コトバノウタカタ

よしなしごとをつらつらとつづるばしょ。

自殺について

自殺が「悪」なのはどうしてですか。「死なれたら悲しい」とか「死なれたら育ててくれる人がいなくなる」とか、そういう理由なら自殺をやめさせたくなるかもしれません。しかし、「自殺は生けるものとして、してはならぬ行動だ」とか「自殺は犯罪だ」と言う方々の意見が理解できません。自殺が悪なのは、宗教絡みな意見?例えば道端で知らない人が自殺しようとしているのを見かけたら、どうします?私は止めません。しかし止める人もいると思うんです、結構。どうして悪なのか、教えてください。(私は悪だとは思っていません。) (question:1121959932)

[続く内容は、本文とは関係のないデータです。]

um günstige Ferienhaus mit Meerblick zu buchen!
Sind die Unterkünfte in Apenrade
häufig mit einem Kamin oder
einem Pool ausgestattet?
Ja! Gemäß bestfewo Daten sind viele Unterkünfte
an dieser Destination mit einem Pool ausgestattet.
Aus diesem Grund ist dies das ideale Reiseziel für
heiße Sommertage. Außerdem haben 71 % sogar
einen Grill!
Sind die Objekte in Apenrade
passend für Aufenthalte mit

興味深い質問があったので、それについて取りとめもなく考えてみた。取りとめもなく書いているのでほころびはご容赦を。


自殺を悪とすることに関して、「迷惑だから」「悲しむ人がいるから」「生きていればきっといいことがあるから」などという理由付けをよく聞く。ならば、

  • 誰にもまったく迷惑をかけない
  • 悲しむ人がまったく居ない
  • 生きる希望がまったくない

こんな条件であれば死んでも良い、ということだろうか。それとも「善悪」とか「倫理」を持ち出すのだろうか。「自殺が何故悪なのか」という問いに「自殺は悪だから」と答えるのは少々ナンセンスだ。

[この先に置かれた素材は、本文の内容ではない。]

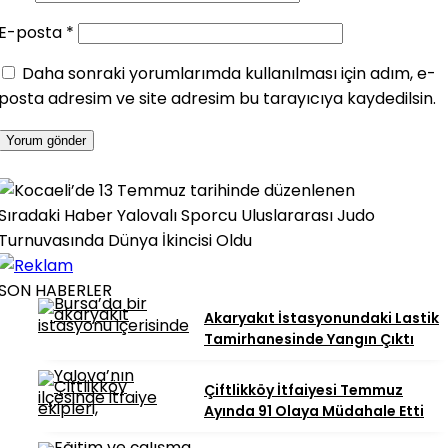
E-posta
*
Daha sonraki yorumlarımda kullanılması için adım, e-
posta adresim ve site adresim bu tarayıcıya kaydedilsin.
Sıradaki Haber
Yalovalı Sporcu Uluslararası Judo
Turnuvasında Dünya İkincisi Oldu
SON HABERLER
Akaryakıt İstasyonundaki Lastik
Tamirhanesinde Yangın Çıktı
Çiftlikköy İtfaiyesi Temmuz
Ayında 91 Olaya Müdahale Etti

よく言われるのは、「キリスト教的な考え方が日本にも入ってきたから」というもの。確かに日本では開国以前、忠義や名誉のために腹を切り死ぬのは一種の美徳とされていた。むしろ腹を切るべき状況で腹を切らぬは恥とさえ言われた。それが変わったのは民主化が行われて以降、西洋的な考え方が流入し、根付いてからのことだろう。

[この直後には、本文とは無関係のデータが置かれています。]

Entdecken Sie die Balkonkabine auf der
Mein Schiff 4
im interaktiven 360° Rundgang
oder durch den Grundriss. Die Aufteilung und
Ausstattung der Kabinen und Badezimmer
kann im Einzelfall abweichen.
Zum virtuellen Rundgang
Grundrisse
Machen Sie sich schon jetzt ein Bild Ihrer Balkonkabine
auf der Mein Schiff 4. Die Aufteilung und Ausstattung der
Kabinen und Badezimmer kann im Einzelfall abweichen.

しかしではなぜ、キリスト教では自殺が悪とされたのか。

自殺を悪とするのは、根源的な「死」そのものに対する恐怖からではなかろうか。人は殺人を厭う。自分にまったく関わりのない、自分に危害が及ぶことがないとうい前提でさえ、人は殺人を厭う。それと同様に自殺という命を奪う行為そのものが、人の嫌悪を呼び、恐怖を与えるのではなかろうか。自分と同じ人間が自らの命を絶つ。これは自分自身も自らの命を絶つ可能性があるということに他ならない。

人には必要以上に他人に同調し、共感する機能が備わっておいる。それによって「人の死」が自分の中に流れ込んでくるような錯覚を覚えるのではないだろうか。

そういうことから「自殺は悪」という概念が生まれたのではないだろうか。と、けっきょく感覚的な話しかできないなあ・・・。


なんやかやと理屈をこねはするものの、私も自殺をするという人が目の前にいれば止めてしまうだろう。私は偽善者で臆病者だから。